Personal information
- Full name: Percival Andree Pickering
- Born: 8 February 1810 London, England
- Died: 7 August 1876 (aged 66) Dover, Kent, England
- Batting: Unknown
- Relations: Edward Pickering (brother) William Pickering (brother)

Career statistics
| Competition | First-class |
| Matches | 1 |
| Runs scored | 3 |
| Batting average | 1.50 |
| 100s/50s | –/– |
| Top score | 3 |
| Balls bowled | – |
| Wickets | – |
| Bowling average | – |
| 5 wickets in innings | – |
| 10 wickets in match | – |
| Best bowling | – |
| Catches/stumpings | –/– |
- Source: Cricinfo, 2 October 2018

= Percival Pickering =

English cricketer and Queen's Counsel lawyer

Percival Andree Pickering (8 February 1810 – 7 August 1876) was an English first-class cricketer and lawyer.

Pickering made a single appearance in first-class cricket in 1846 for the Surrey Club against the Marylebone Cricket Club at Lord's. He batted in both Surrey Club innings', being dismissed without scoring by William Hillyer in their first-innings, while in their second-innings he was dismissed by Jemmy Dean for 3 runs.
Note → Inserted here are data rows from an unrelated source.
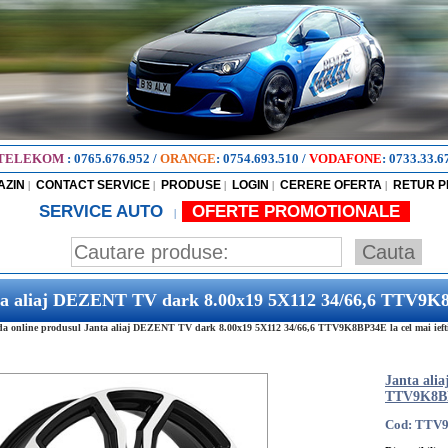
TELEKOM
:
0765.676.952
/
ORANGE
:
0754.693.510
/
VODAFONE
:
0733.33.6
AZIN
CONTACT SERVICE
PRODUSE
LOGIN
CERERE OFERTA
RETUR 
|
|
|
|
|
SERVICE AUTO
OFERTE PROMOTIONALE
|
ta aliaj DEZENT TV dark 8.00x19 5X112 34/66,6 TTV9
 online produsul Janta aliaj DEZENT TV dark 8.00x19 5X112 34/66,6 TTV9K8BP34E la cel mai iefti
Janta ali
TTV9K8B
Cod: TTV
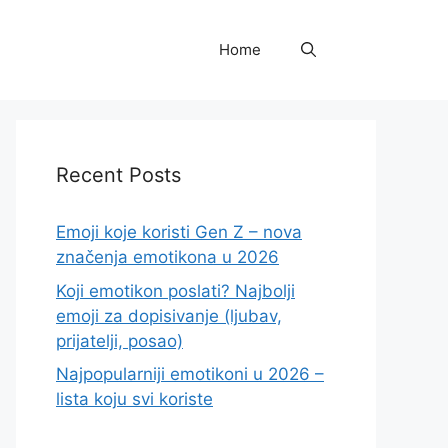
Home
Recent Posts
Emoji koje koristi Gen Z – nova
značenja emotikona u 2026
Koji emotikon poslati? Najbolji
emoji za dopisivanje (ljubav,
prijatelji, posao)
Najpopularniji emotikoni u 2026 –
lista koju svi koriste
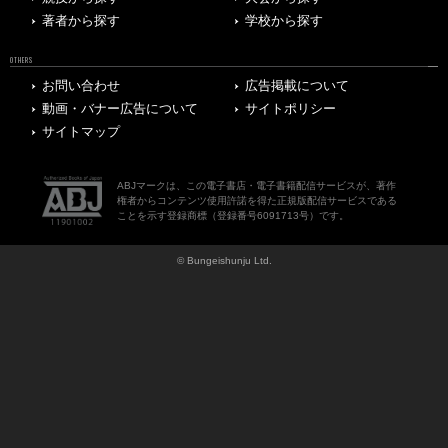
著者から探す
学校から探す
OTHERS
お問い合わせ
広告掲載について
動画・バナー広告について
サイトポリシー
サイトマップ
ABJマークは、この電子書店・電子書籍配信サービスが、著作
権者からコンテンツ使用許諾を得た正規版配信サービスである
ことを示す登録商標（登録番号6091713号）です。
© Bungeishunju Ltd.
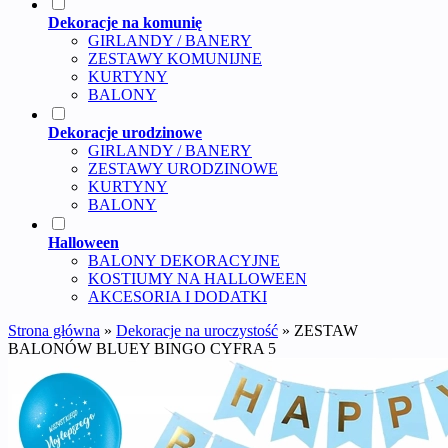
Dekoracje na komunię
GIRLANDY / BANERY
ZESTAWY KOMUNIJNE
KURTYNY
BALONY
Dekoracje urodzinowe
GIRLANDY / BANERY
ZESTAWY URODZINOWE
KURTYNY
BALONY
Halloween
BALONY DEKORACYJNE
KOSTIUMY NA HALLOWEEN
AKCESORIA I DODATKI
Strona główna
»
Dekoracje na uroczystość
»
ZESTAW
BALONÓW BLUEY BINGO CYFRA 5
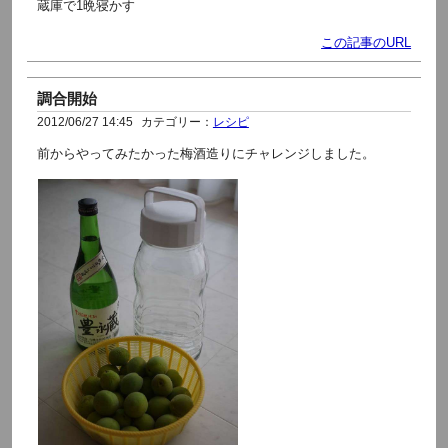
蔵庫で1晩寝かす
この記事のURL
調合開始
2012/06/27 14:45
カテゴリー：
レシピ
前からやってみたかった梅酒造りにチャレンジしました。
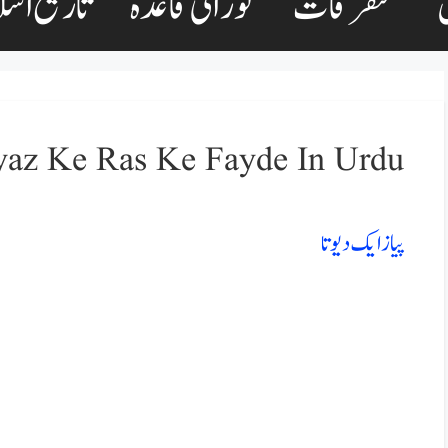
متفرقات
نورانی قاعدہ
تاریخ اسل
Pyaz Ke Ras Ke Fayde In Urdu |پیاز کو دیوتا کیوں کہاگ
پیاز ایک دیوتا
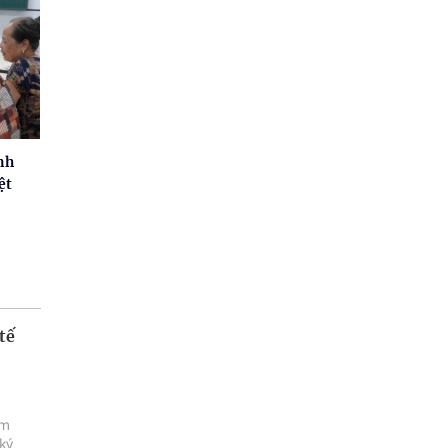
nh
ệt
tế
ám
ký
Pickering married Anne Maria Spencer-Stanhope. The couple had four children: the Pre-Raphaelite painter Evelyn De Morgan, chemist and horticulturist Percival Spencer Umfreville Pickering; Rowland Neville Umfreville (1861–1931) and the author Anna Pickering. He died at Dover in August 1876. His brother, William, was fundamental in the formation of Surrey County Cricket Club.